Selection Rate II weighting (Zagheni & Weber 2012) with k calibration

Notation used throughout:

$P_i^{(O)}, P_j^{(D)}$: population at origin $i$ and destination $j$
$U_i^{(O)}, U_j^{(D)}$: active users at origin $i$ and destination $j$
$p_i^{(O)} = U_i^{(O)}/P_i^{(O)}$ and $p_j^{(D)} = U_j^{(D)}/P_j^{(D)}$: penetration
$F_{ij}^{mpd}$ and $F_{ij}^{adj}$: observed and adjusted flows
$k > 0$: selection-rate curvature parameter

Usage

adjust_selection_rate2(
  mpd_od_df,
  coverage_df,
  weight_by = c("origin", "destination", "both"),
  group_cols = NULL,
  k = NULL,
  k_grid = seq(0.1, 5, by = 0.1),
  benchmark_od_df = NULL,
  flow_col_bench = "flow",
  calibration_aggregate = c("origin", "od"),
  clip_min = 0,
  clip_max = Inf,
  keep_cols = character()
)

Arguments

mpd_od_df: Data frame with at least: origin, destination, flow, mpd_source; plus group_cols if used.
coverage_df: Data frame with: NEW: origin, origin_population, origin_user_count, destination, destination_population, destination_user_count, mpd_source or LEGACY: origin, population, user_count, mpd_source.
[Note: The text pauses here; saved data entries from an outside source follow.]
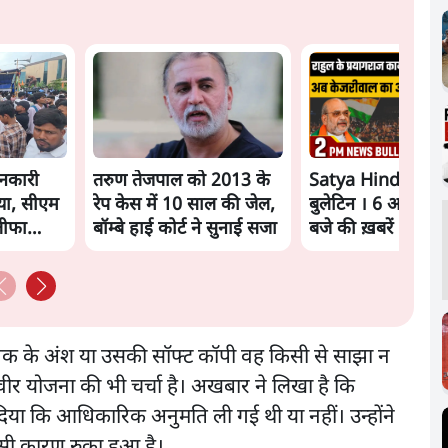
नकारी
तरुण तेजपाल को 2013 के
Satya Hindi New
़ाया, सीएम
रेप केस में 10 साल की जेल,
बुलेटिन । 6 अगस्त, 
तीफा
बॉम्बे हाई कोर्ट ने सुनाई सजा
बजे की ख़बरें
्तक के अंश या उसकी सॉफ्ट कॉपी वह किसी से साझा न
िवीर योजना की भी चर्चा है। अखबार ने लिखा है कि
ा कि आधिकारिक अनुमति ली गई थी या नहीं। उन्होंने
इसी कारण रुका हुआ है।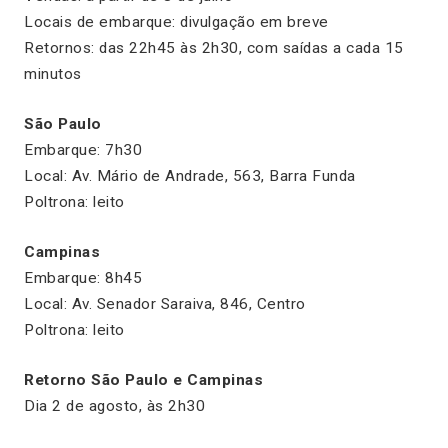
Locais de embarque: divulgação em breve
Retornos: das 22h45 às 2h30, com saídas a cada 15
minutos
São Paulo
Embarque: 7h30
Local: Av. Mário de Andrade, 563, Barra Funda
Poltrona: leito
Campinas
Embarque: 8h45
Local: Av. Senador Saraiva, 846, Centro
Poltrona: leito
Retorno São Paulo e Campinas
Dia 2 de agosto, às 2h30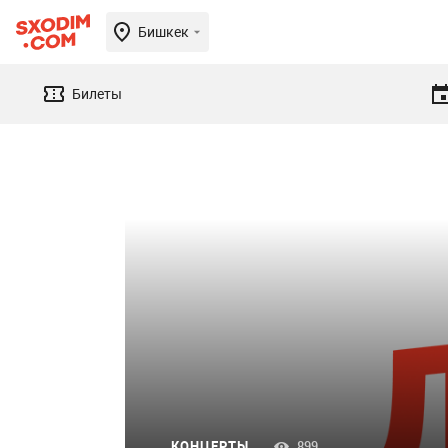
Бишкек
Билеты
КОНЦЕРТЫ
899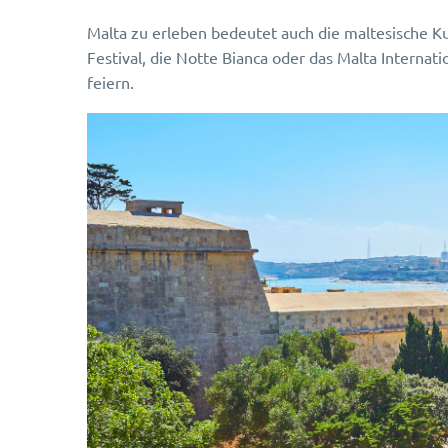
Malta zu erleben bedeutet auch die maltesische Kul
Festival, die Notte Bianca oder das Malta Internat
feiern.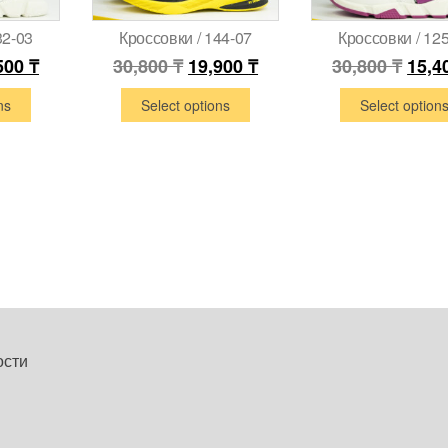
32-03
Кроссовки / 144-07
Кроссовки / 12
500
₸
30,800
₸
19,900
₸
30,800
₸
15,4
ns
Select options
Select option
ости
Must contain group_cols if used.
weight_by: "origin", "destination", or "both".
group_cols: Optional character vector of stratification variables present in both mpd_od_df and coverage_df (e.g. c("age_group","sex")).
k: Optional positive scalar. If NULL and benchmark_od_df supplied, k is calibrated by grid search. If NULL and no benchmark, k = 1.
k_grid: Grid of candidate k values for calibration when k is NULL. Default seq(0.1, 5, by = 0.1).
benchmark_od_df: Optional benchmark OD for calibrating k. Must contain origin, destination, and a flow column.
flow_col_bench: Name of benchmark flow column. Default "flow".
calibration_aggregate: "origin" (default, compare origin totals) or "od" (compare OD flows directly).
clip_min: Lower bound used to clamp weights. Default 0.
clip_max: Upper bound used to clamp weights. Default Inf.
keep_cols: Extra columns from mpd_od_df to retain.

Value

Tibble with: origin, destination, mpd_source, (group_cols), flow, weight_origin, weight_destination, weight_missing, flow_adj. Attributes: - "k" : numeric k used. - "k_calibration" : data.frame of k vs loss (if calibrated).

Details

Implements the "Selection Rate II" correction: $$CF(p; k) = p \frac{e^{-k} - 1}{e^{-k p} - 1}$$

where $p$ is a penetration rate between 0 and 1 (e.g. Internet or platform penetration), and k > 0 controls how strongly selection bias increases as p decreases.

For OD flows:

weight_by = "origin": $w_{ij} = CF(p_i^{(O)}; k)$
weight_by = "destination": $w_{ij} = CF(p_j^{(D)}; k)$
weight_by = "both": $w_{ij} = \sqrt{CF(p_i^{(O)}; k)\,CF(p_j^{(D)}; k)}$

Adjusted flows are: $$F_{ij}^{adj} = F_{ij}^{mpd} \times w_{ij}$$

Supports:

Location-only OD (default).
Stratified OD (e.g. age/sex) via group_cols; then p and CF are computed by (area, group_cols).

Calibration of k:

If k is provided (numeric scalar): use it.
Else if benchmark_od_df is provided: search k_grid, pick k* minimising sum of absolute errors between adjusted and benchmark flows (origin-aggregated or OD-level).
Else: default k = 1.